◆ DATA FOR REVIEW ◆
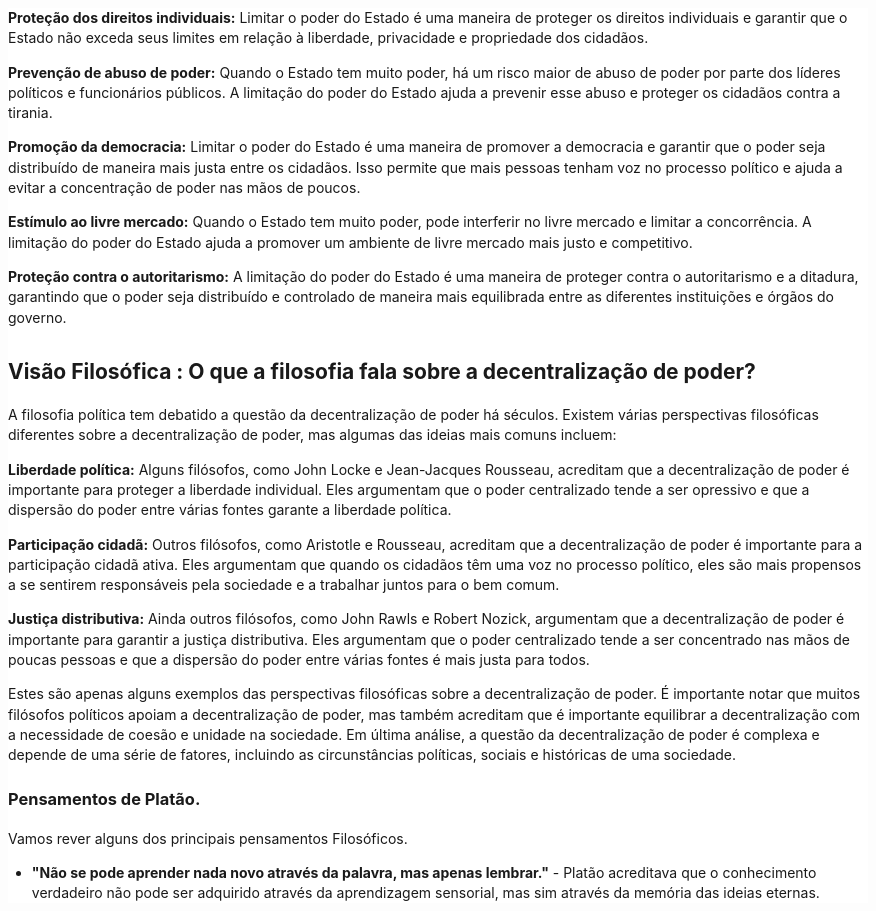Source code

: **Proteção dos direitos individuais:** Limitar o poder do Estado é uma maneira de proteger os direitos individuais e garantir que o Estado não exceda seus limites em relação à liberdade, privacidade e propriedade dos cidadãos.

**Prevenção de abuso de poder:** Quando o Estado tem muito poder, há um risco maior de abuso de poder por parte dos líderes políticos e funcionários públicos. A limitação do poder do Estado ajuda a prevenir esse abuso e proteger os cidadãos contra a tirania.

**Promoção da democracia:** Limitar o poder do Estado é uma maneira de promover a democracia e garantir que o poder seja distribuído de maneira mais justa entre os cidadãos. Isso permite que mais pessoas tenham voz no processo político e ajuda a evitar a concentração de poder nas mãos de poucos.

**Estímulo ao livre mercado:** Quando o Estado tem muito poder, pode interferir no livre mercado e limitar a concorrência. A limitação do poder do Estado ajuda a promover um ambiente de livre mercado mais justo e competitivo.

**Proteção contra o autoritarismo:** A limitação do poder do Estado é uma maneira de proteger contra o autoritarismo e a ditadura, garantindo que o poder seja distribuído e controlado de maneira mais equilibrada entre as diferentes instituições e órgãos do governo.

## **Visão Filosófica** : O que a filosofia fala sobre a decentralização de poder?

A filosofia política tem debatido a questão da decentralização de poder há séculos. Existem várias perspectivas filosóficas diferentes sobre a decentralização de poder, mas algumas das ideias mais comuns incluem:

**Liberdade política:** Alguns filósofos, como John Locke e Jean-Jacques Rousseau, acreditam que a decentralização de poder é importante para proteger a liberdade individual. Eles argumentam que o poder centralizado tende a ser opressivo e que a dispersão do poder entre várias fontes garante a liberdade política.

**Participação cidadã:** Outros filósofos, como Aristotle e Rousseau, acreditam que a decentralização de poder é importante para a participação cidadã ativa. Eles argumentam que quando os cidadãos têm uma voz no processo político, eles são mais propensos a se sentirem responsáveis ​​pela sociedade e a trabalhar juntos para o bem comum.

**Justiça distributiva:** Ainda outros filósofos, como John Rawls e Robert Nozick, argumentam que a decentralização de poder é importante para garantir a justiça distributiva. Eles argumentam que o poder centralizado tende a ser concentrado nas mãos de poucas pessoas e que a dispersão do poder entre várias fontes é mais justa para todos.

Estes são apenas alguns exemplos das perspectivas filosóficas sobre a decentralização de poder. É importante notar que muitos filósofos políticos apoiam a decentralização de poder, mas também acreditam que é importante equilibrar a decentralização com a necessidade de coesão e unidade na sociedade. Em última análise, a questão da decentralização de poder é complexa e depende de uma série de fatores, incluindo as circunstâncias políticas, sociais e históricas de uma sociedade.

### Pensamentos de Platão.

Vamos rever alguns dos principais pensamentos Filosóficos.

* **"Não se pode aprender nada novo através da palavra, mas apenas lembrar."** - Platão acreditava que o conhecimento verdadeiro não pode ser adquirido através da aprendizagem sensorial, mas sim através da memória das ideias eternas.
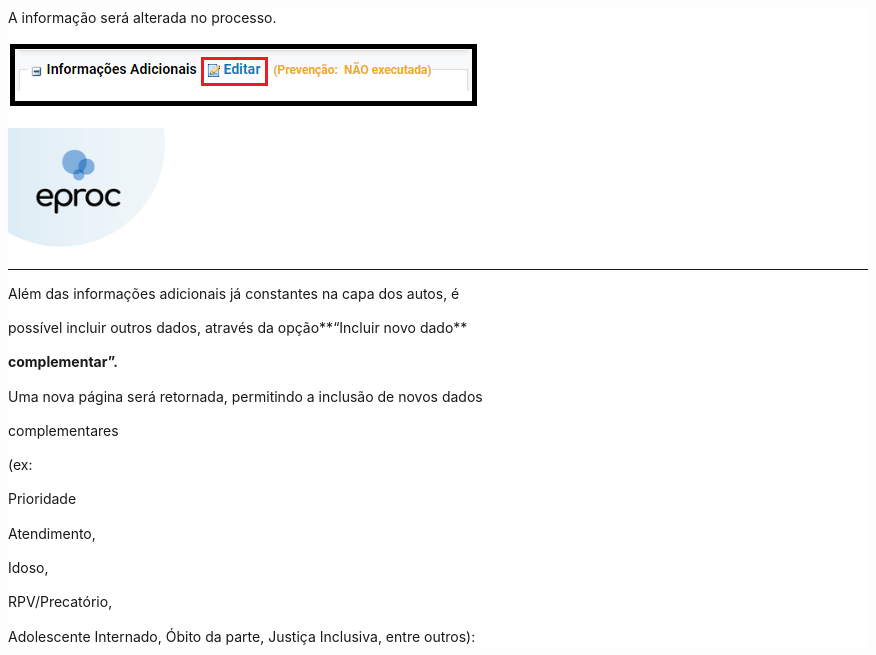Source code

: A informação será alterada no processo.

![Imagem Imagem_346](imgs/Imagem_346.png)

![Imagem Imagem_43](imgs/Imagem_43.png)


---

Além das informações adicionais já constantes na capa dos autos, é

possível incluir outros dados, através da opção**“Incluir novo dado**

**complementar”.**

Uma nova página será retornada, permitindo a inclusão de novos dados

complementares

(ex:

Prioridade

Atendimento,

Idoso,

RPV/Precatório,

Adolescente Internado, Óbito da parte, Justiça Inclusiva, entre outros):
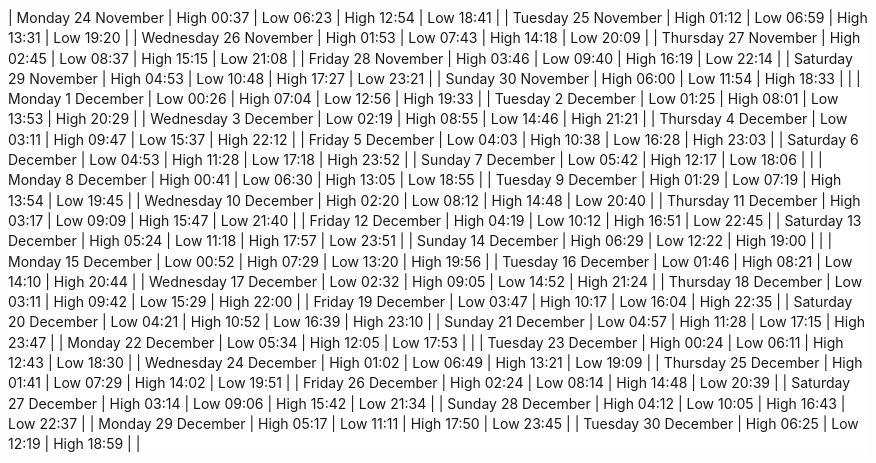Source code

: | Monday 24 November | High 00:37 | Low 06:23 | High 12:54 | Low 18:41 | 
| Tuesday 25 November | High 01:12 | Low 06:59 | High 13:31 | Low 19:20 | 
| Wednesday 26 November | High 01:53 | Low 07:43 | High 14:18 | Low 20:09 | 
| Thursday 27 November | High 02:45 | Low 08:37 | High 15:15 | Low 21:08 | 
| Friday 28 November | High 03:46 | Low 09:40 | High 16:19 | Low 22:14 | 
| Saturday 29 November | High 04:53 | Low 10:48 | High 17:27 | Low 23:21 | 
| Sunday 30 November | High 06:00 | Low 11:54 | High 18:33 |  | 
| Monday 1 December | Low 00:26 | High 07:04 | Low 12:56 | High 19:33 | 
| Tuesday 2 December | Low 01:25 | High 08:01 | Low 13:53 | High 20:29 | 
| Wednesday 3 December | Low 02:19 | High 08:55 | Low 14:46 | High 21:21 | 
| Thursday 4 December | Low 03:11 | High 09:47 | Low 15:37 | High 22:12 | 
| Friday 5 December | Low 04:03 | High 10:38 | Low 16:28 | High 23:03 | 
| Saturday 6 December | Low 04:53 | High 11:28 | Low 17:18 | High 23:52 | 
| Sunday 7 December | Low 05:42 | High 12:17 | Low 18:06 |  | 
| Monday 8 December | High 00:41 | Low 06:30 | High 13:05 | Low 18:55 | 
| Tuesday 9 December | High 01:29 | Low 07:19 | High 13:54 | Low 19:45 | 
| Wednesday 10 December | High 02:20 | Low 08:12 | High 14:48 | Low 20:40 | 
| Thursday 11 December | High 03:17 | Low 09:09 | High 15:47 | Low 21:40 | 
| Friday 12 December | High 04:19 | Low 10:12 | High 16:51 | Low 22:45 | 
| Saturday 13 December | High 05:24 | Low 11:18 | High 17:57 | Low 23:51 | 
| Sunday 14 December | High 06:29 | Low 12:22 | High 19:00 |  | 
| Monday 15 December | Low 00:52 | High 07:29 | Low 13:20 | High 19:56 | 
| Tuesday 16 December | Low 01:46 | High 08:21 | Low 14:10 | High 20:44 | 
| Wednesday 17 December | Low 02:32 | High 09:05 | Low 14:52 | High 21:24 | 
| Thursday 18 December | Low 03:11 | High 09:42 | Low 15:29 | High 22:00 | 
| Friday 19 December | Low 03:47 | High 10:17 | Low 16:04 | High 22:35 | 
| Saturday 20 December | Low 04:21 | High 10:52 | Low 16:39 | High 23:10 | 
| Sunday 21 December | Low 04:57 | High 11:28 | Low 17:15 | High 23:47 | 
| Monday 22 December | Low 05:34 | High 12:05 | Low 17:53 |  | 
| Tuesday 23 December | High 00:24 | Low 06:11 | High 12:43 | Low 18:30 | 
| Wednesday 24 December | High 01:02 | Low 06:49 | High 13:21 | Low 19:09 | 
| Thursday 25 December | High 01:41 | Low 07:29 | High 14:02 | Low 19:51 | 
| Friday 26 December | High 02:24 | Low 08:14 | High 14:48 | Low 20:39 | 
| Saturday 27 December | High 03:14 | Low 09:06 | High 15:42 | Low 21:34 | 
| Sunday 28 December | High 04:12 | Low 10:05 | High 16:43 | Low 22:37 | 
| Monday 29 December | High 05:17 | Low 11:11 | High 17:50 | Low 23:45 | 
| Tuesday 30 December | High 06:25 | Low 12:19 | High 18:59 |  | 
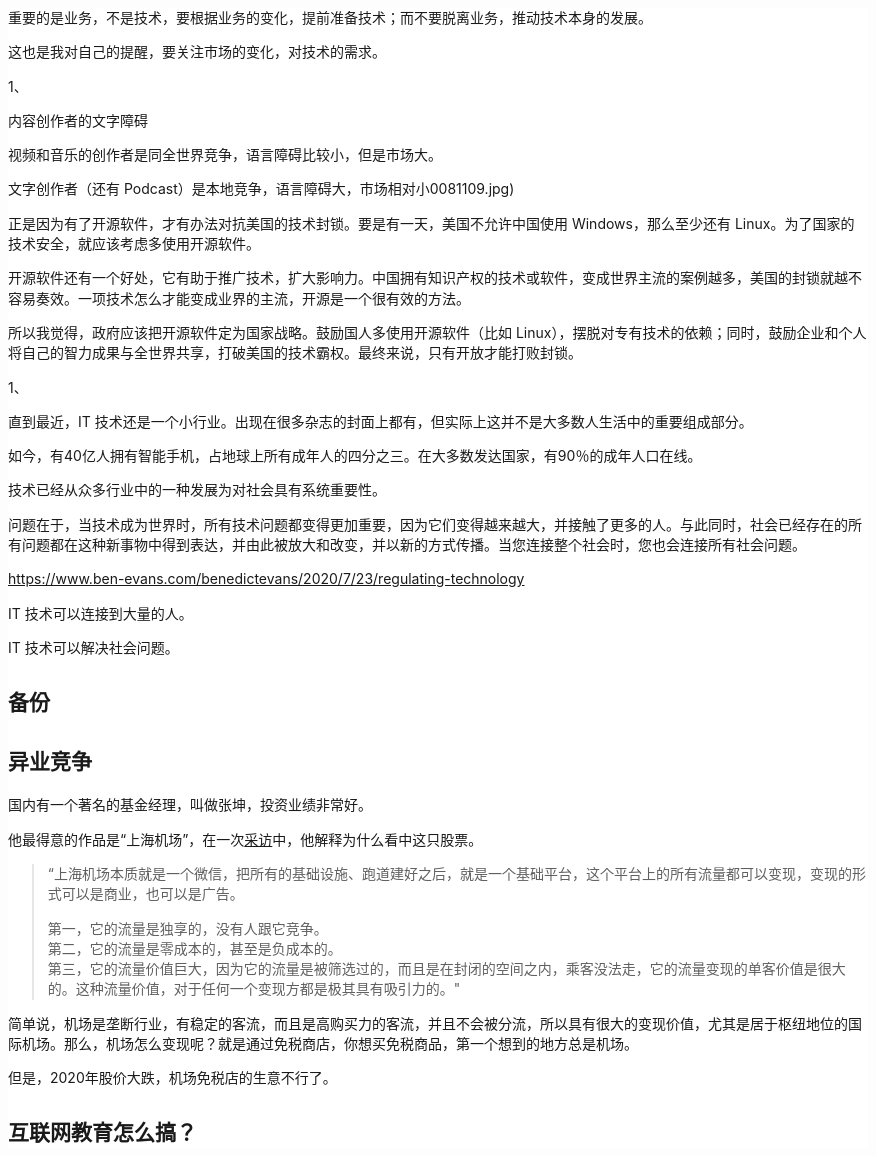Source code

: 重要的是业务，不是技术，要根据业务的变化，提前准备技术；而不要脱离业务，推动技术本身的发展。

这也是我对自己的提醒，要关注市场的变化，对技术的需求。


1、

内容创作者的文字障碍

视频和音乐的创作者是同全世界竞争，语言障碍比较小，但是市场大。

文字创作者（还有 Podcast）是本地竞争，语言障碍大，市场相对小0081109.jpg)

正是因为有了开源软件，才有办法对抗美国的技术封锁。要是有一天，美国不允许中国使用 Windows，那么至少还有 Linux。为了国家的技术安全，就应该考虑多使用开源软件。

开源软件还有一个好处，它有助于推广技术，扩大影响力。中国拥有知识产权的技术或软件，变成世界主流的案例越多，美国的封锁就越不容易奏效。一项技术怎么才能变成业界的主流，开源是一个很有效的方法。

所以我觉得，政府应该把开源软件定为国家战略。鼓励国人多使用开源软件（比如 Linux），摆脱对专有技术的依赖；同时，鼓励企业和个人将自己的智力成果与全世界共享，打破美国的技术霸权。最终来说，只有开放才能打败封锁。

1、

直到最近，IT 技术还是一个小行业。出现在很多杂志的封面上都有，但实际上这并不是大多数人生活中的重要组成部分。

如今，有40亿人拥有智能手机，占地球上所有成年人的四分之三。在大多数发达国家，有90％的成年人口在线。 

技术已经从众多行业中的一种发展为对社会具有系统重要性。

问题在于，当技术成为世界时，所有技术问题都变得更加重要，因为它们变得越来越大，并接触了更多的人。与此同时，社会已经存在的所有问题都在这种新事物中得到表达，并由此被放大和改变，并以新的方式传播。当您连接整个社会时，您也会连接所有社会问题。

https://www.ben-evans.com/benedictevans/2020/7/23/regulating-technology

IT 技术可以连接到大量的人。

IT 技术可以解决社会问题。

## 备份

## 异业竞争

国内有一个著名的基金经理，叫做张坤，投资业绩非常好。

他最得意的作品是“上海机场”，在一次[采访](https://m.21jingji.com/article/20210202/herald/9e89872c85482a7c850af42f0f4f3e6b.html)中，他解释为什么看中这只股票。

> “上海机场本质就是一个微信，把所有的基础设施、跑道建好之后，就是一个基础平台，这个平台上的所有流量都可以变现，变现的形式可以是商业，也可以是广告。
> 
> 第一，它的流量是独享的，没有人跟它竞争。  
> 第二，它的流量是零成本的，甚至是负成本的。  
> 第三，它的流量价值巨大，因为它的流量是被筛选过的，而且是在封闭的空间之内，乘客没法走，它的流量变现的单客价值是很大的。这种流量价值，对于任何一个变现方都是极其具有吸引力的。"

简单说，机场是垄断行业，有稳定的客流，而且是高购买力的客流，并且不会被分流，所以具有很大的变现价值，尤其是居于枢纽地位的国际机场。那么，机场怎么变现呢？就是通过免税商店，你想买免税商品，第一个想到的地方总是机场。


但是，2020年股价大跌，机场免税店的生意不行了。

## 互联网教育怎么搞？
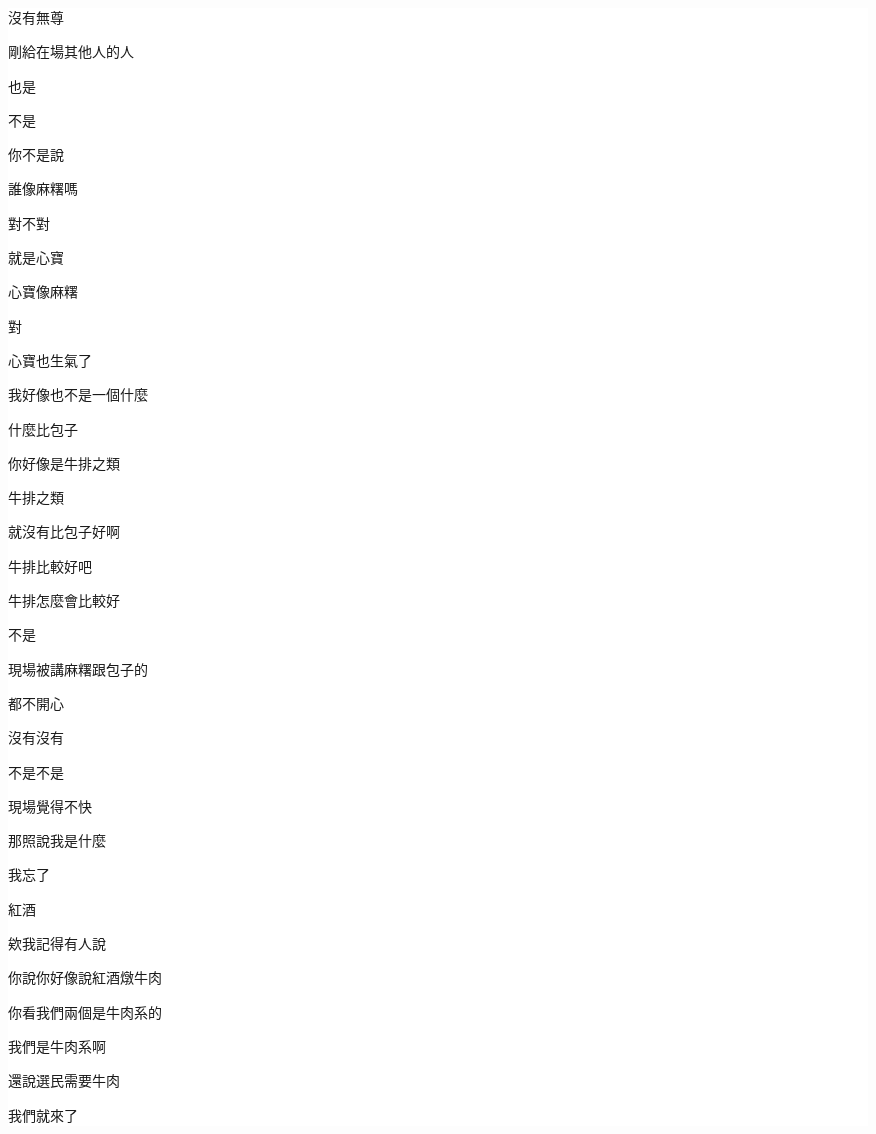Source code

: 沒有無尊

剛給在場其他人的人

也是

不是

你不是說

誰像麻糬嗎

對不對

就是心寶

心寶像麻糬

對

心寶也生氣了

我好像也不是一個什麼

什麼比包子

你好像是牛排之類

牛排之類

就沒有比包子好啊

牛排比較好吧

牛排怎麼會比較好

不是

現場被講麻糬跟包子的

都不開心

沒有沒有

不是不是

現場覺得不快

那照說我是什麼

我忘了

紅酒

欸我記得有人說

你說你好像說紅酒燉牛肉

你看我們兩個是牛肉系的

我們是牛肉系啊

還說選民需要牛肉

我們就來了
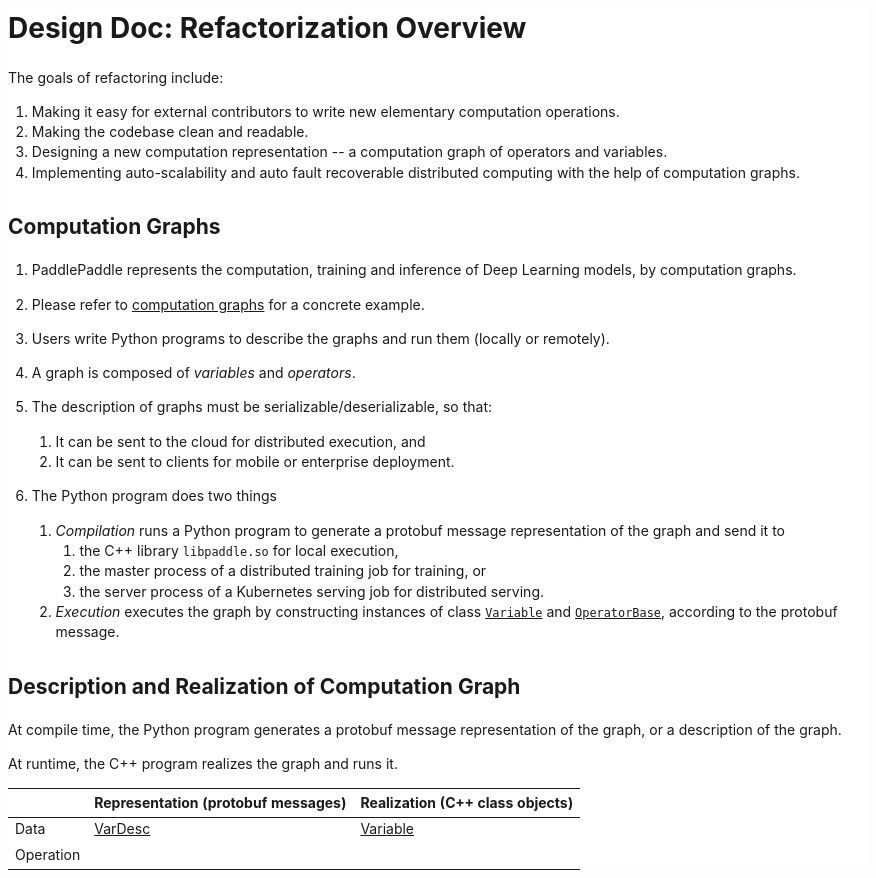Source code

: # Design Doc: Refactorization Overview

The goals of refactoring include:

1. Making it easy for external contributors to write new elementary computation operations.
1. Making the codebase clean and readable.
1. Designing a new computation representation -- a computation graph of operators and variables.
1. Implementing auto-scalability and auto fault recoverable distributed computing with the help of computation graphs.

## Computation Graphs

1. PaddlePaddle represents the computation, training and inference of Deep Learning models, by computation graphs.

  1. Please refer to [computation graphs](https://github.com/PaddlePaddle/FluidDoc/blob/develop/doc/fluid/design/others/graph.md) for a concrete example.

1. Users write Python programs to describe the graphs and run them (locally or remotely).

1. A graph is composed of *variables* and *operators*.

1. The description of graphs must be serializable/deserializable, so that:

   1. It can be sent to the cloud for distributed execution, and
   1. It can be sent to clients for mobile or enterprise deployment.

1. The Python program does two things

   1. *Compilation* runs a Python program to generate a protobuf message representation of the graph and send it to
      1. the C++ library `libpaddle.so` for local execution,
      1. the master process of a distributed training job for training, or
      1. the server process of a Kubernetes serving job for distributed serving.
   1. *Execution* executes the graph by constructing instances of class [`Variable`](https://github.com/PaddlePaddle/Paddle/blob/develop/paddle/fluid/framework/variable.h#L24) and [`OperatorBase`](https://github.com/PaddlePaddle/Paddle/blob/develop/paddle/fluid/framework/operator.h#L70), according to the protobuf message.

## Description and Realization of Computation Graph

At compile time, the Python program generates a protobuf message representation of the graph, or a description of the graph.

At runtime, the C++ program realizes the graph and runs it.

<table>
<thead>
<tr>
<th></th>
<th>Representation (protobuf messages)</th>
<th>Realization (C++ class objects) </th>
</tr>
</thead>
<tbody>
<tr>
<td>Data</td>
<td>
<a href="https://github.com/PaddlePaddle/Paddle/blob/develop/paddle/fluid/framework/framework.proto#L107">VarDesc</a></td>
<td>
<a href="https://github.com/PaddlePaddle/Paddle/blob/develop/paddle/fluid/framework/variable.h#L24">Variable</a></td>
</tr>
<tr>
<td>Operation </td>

◆ WHAT IS REQUIRED ◆
Pictures are to be left out; the lines from the start of the records above through the line holding "A filosofia política" are to be returned exactly.

◆ RESPONSE BOX ◆
Source code

: **Proteção dos direitos individuais:** Limitar o poder do Estado é uma maneira de proteger os direitos individuais e garantir que o Estado não exceda seus limites em relação à liberdade, privacidade e propriedade dos cidadãos.

**Prevenção de abuso de poder:** Quando o Estado tem muito poder, há um risco maior de abuso de poder por parte dos líderes políticos e funcionários públicos. A limitação do poder do Estado ajuda a prevenir esse abuso e proteger os cidadãos contra a tirania.

**Promoção da democracia:** Limitar o poder do Estado é uma maneira de promover a democracia e garantir que o poder seja distribuído de maneira mais justa entre os cidadãos. Isso permite que mais pessoas tenham voz no processo político e ajuda a evitar a concentração de poder nas mãos de poucos.

**Estímulo ao livre mercado:** Quando o Estado tem muito poder, pode interferir no livre mercado e limitar a concorrência. A limitação do poder do Estado ajuda a promover um ambiente de livre mercado mais justo e competitivo.

**Proteção contra o autoritarismo:** A limitação do poder do Estado é uma maneira de proteger contra o autoritarismo e a ditadura, garantindo que o poder seja distribuído e controlado de maneira mais equilibrada entre as diferentes instituições e órgãos do governo.

## **Visão Filosófica** : O que a filosofia fala sobre a decentralização de poder?

A filosofia política tem debatido a questão da decentralização de poder há séculos. Existem várias perspectivas filosóficas diferentes sobre a decentralização de poder, mas algumas das ideias mais comuns incluem:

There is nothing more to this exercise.